## Directions for this task
Check every line of the data and copy the ones where "creDt" appears.

## Data records
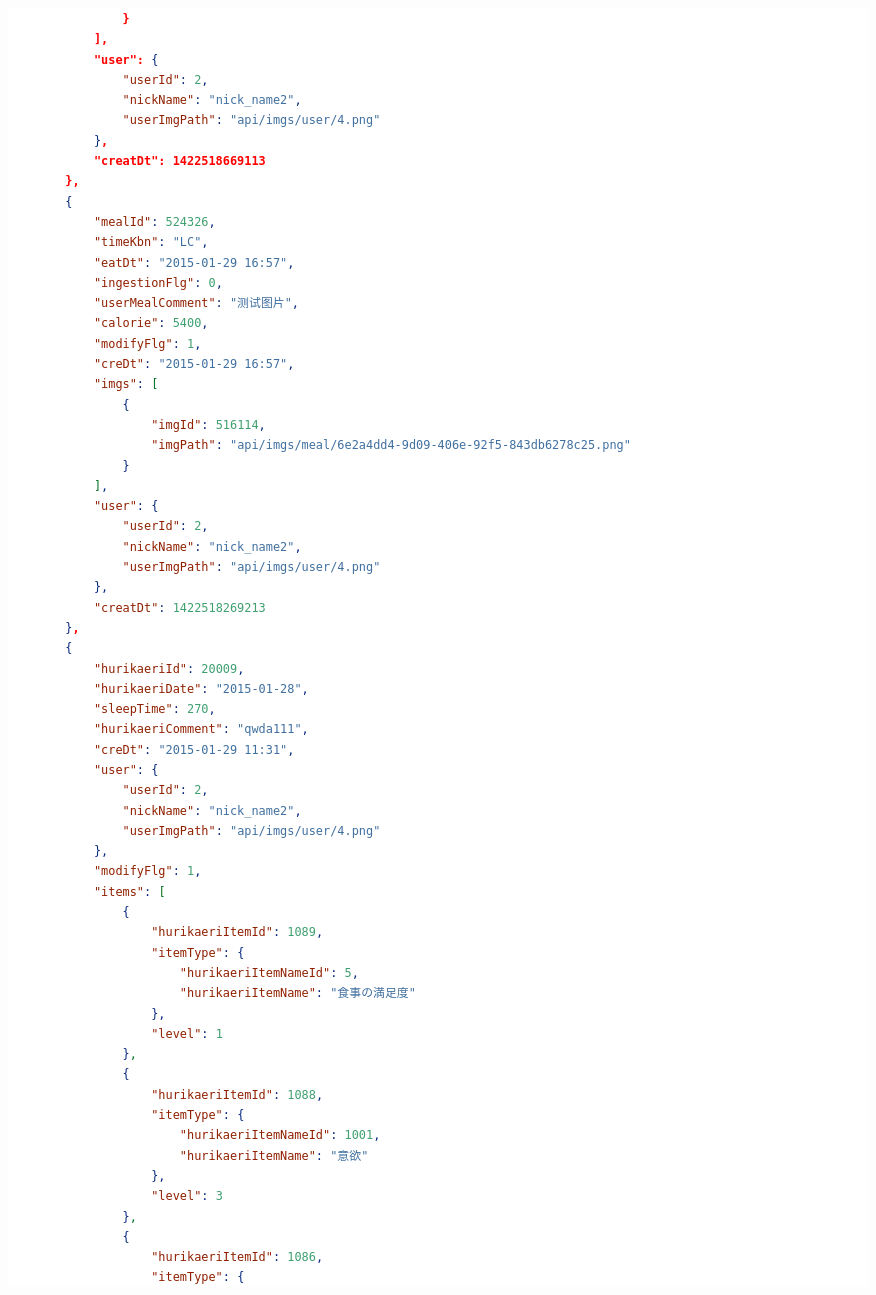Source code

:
 ```json
                }
            ],
            "user": {
                "userId": 2,
                "nickName": "nick_name2",
                "userImgPath": "api/imgs/user/4.png"
            },
            "creatDt": 1422518669113
        },
        {
            "mealId": 524326,
            "timeKbn": "LC",
            "eatDt": "2015-01-29 16:57",
            "ingestionFlg": 0,
            "userMealComment": "测试图片",
            "calorie": 5400,
            "modifyFlg": 1,
            "creDt": "2015-01-29 16:57",
            "imgs": [
                {
                    "imgId": 516114,
                    "imgPath": "api/imgs/meal/6e2a4dd4-9d09-406e-92f5-843db6278c25.png"
                }
            ],
            "user": {
                "userId": 2,
                "nickName": "nick_name2",
                "userImgPath": "api/imgs/user/4.png"
            },
            "creatDt": 1422518269213
        },
        {
            "hurikaeriId": 20009,
            "hurikaeriDate": "2015-01-28",
            "sleepTime": 270,
            "hurikaeriComment": "qwda111",
            "creDt": "2015-01-29 11:31",
            "user": {
                "userId": 2,
                "nickName": "nick_name2",
                "userImgPath": "api/imgs/user/4.png"
            },
            "modifyFlg": 1,
            "items": [
                {
                    "hurikaeriItemId": 1089,
                    "itemType": {
                        "hurikaeriItemNameId": 5,
                        "hurikaeriItemName": "食事の満足度"
                    },
                    "level": 1
                },
                {
                    "hurikaeriItemId": 1088,
                    "itemType": {
                        "hurikaeriItemNameId": 1001,
                        "hurikaeriItemName": "意欲"
                    },
                    "level": 3
                },
                {
                    "hurikaeriItemId": 1086,
                    "itemType": {
```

## Response area
            "creDt": "2015-01-29 16:57",
            "creDt": "2015-01-29 11:31",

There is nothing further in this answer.